Scan the lines below; pull out those with "Research".

* _Data records_:
◇ ◇ ◇

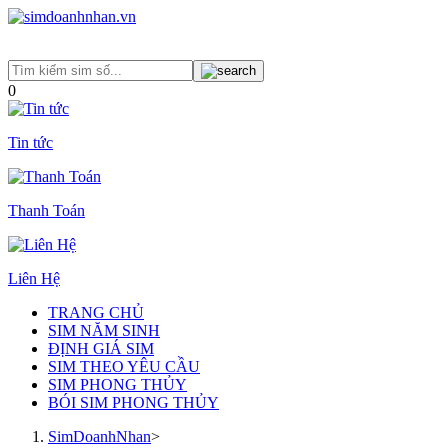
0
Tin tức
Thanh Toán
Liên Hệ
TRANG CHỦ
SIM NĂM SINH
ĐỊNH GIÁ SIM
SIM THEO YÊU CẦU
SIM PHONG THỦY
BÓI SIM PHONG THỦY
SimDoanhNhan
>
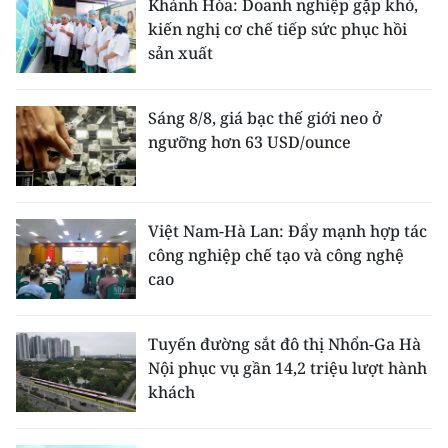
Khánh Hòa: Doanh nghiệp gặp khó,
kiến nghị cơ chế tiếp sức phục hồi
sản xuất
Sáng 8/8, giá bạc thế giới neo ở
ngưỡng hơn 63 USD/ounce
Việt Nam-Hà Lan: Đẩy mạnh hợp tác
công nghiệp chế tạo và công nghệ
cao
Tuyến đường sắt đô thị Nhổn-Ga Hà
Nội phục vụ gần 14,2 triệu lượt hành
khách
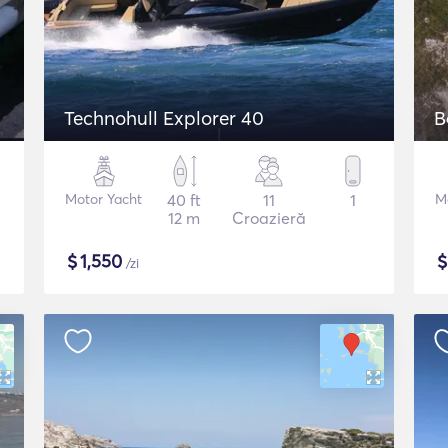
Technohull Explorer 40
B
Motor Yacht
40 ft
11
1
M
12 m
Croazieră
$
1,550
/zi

◇ ◇ ◇

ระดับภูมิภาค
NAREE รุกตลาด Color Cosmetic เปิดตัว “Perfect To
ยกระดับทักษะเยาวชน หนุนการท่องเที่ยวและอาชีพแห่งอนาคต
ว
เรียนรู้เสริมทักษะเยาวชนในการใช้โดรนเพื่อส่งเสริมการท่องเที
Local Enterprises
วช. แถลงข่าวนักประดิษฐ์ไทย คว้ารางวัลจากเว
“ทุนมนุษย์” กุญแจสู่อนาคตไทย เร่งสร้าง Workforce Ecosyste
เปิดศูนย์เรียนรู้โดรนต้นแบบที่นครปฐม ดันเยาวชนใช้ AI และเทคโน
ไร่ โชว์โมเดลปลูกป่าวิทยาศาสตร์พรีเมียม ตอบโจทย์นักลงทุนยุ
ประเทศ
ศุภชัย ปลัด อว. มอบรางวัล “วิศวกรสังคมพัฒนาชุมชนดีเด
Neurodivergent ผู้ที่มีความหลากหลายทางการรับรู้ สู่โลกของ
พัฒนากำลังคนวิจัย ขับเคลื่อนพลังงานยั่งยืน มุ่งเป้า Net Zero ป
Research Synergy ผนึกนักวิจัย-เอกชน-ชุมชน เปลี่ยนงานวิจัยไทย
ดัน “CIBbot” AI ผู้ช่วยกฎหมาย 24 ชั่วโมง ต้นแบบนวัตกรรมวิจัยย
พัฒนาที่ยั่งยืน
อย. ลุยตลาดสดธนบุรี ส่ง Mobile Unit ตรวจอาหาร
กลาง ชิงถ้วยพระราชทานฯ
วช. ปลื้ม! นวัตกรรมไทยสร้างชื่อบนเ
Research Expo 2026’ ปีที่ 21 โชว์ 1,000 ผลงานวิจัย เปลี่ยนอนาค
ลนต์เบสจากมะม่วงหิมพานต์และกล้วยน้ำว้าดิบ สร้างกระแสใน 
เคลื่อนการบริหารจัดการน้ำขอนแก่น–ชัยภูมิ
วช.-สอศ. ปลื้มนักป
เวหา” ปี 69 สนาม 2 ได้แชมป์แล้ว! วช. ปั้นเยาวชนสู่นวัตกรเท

◇ ◇ ◇

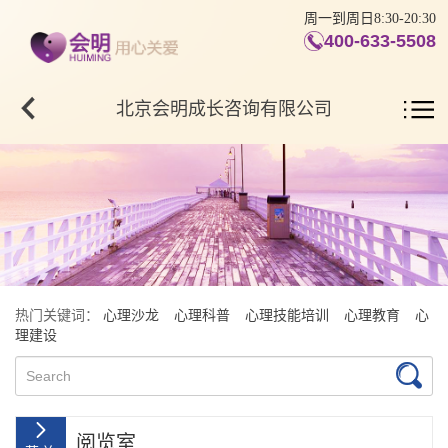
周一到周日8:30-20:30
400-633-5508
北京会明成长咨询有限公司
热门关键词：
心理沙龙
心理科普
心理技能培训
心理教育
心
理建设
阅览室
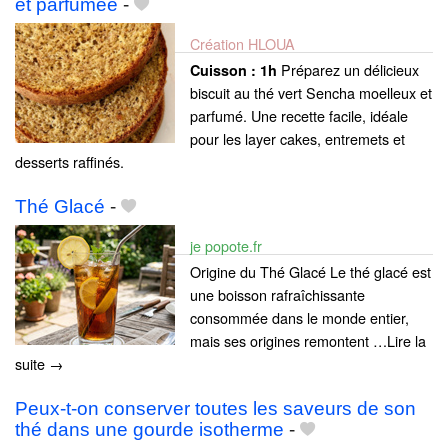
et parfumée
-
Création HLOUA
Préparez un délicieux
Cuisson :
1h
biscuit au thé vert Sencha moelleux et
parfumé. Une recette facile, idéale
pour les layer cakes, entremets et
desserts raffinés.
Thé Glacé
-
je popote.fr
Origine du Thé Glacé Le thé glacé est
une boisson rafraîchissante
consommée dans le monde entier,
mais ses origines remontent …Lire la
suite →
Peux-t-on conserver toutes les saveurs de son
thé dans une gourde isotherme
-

◇ ◇ ◇

* _Response to the exercise_:
Research Synergy ผนึกนักวิจัย-เอกชน-ชุมชน เปลี่ยนงานวิจัยไทย
Research Expo 2026’ ปีที่ 21 โชว์ 1,000 ผลงานวิจัย เปลี่ยนอนาค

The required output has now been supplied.